Dr. Daniel Wallace is the senior research professor at the Dallas Theological Seminary. He wasn’t allowed to see his father, Vard Beecher Wallace Jr., one last time. Instead, their final conversations were over the phone and by Facetime.
The 91–year old tested positive for the coronavirus on March 18 and died 10 days later. Wallace says, other than diabetes, his father was healthy.
“When he saw the doctor just a few weeks ago, the doctor said, ‘Your heart is strong. There’s nothing that’s going to kill you. You’re just weak,’” he recalled.
Wallace lives in Frisco, but his father lived in Washington state. He says his father was in a nursing home where two people tested positive for COVID-19. His family removed him from the facility to quarantine at home. But while home, he fell and hit his head. That sent him to the hospital, where he found out he had a low-grade fever and soon tested positive for the virus.
Wallace says his father had breathing difficulties so painful that his doctors approached family about making his father comfortable.
“And they finally felt, let him make his own choices. So they put him on comfort care,” Wallace said. “So when they did that, they gave him an IV of morphine and that night is when he passed.”
Wallace says his father had enough.
“He was ready to die. At one point, he said, ‘I am really praying that I don’t see the Sun come up tomorrow.’ He was ready to go,” Wallace said. “I didn’t want to let go, but I knew I had to.”
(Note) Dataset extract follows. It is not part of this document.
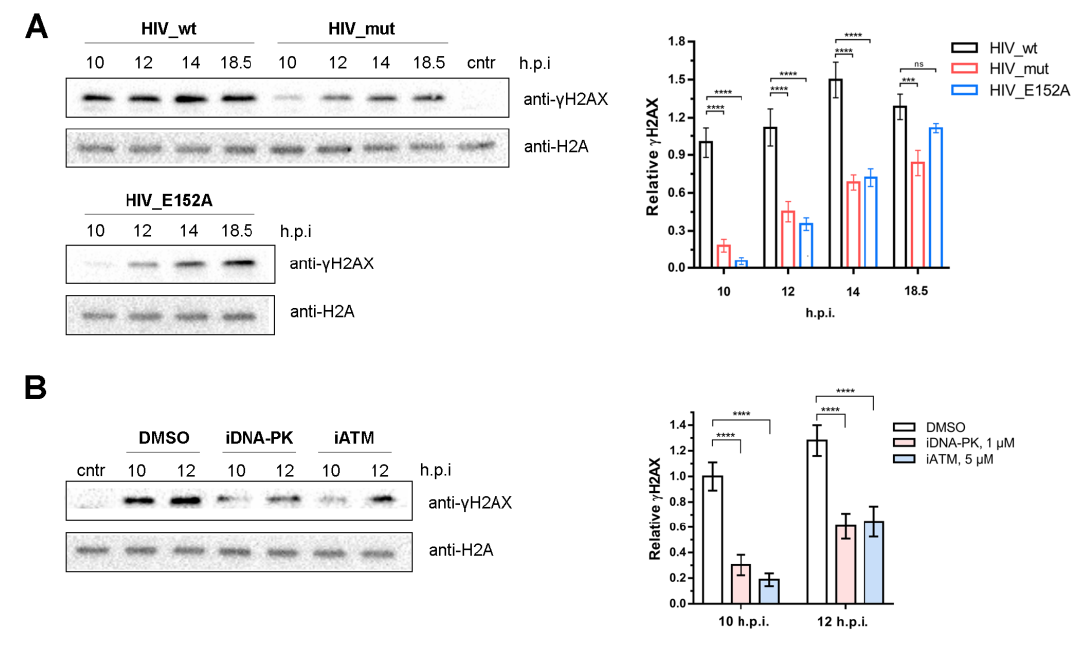
Figure 6. γ H2AX as a marker of HIV-1 post-integrational DNA repair. ( A ) Kinetics of γ H2AX formation in 293T cells transduced by HIV_wt, HIV_mut, or HIV_E152A analyzed using Western blot (left) and its quantitative analysis (right). HIV_mut contains IN with E212A/L213A substitutions defective in Ku70 binding and PIR initiation. HIV_E152A contains IN with E152A substitution defective in catalytic activity (impaired integration). The sample, designated cntr, was not transduced by any pseudovirus. Mean values ± SD of three independent experiments are presented. ( B ) γ H2AX formation in 293T cells transduced by HIV_wt and treated with Nu7441 (iDNA-PK, 1 µ M) or Ku- 55933 (iATM, 5 µ M) analyzed using Western blot (left) and its quantitative analysis (right). Samples designated as DMSO were transduced with pseudovirus but without any inhibitor, and DMSO was added to them in the same amount as to the samples treated with inhibitors. The sample denoted as cntr was treated with DMCO but not transduced by pseudovirus. Mean values ± SD of three independent experiments are presented. Significance was determined by two-way ANOVA with Sidak’s correction for multiple comparisons, ns—not significant, *** = adj. p -value < 0.001, **** = adj. p -value <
Wallace wasn’t allowed to see his father one last time because of hospital rules. The family is now planning a virtual memorial.
“I think this will give people hope to and kind of give them a template,” Wallace said. “How do I face death and celebrate life at the same time and do it at a distance?”
The professor, who has written a number of books on faith, keeps a model skull on his desk. He says it’s to remind him of our mortality, something the coronavirus is doing across the world.
“What this virus is revealing is how fragile human beings really are all the time,” he said. “We just don’t recognize it.”
But Wallace believes his father is now with his mother in a much better place.
“Now, he’s probably dancing with mom when both of them ended up in walkers before they died,” he said. “I think they’re having a great time.”
Dr. Wallace says his father didn’t display all of the COVID-19 symptoms. He had a low-grade fever, shortness of breath and fatigue, but no cough.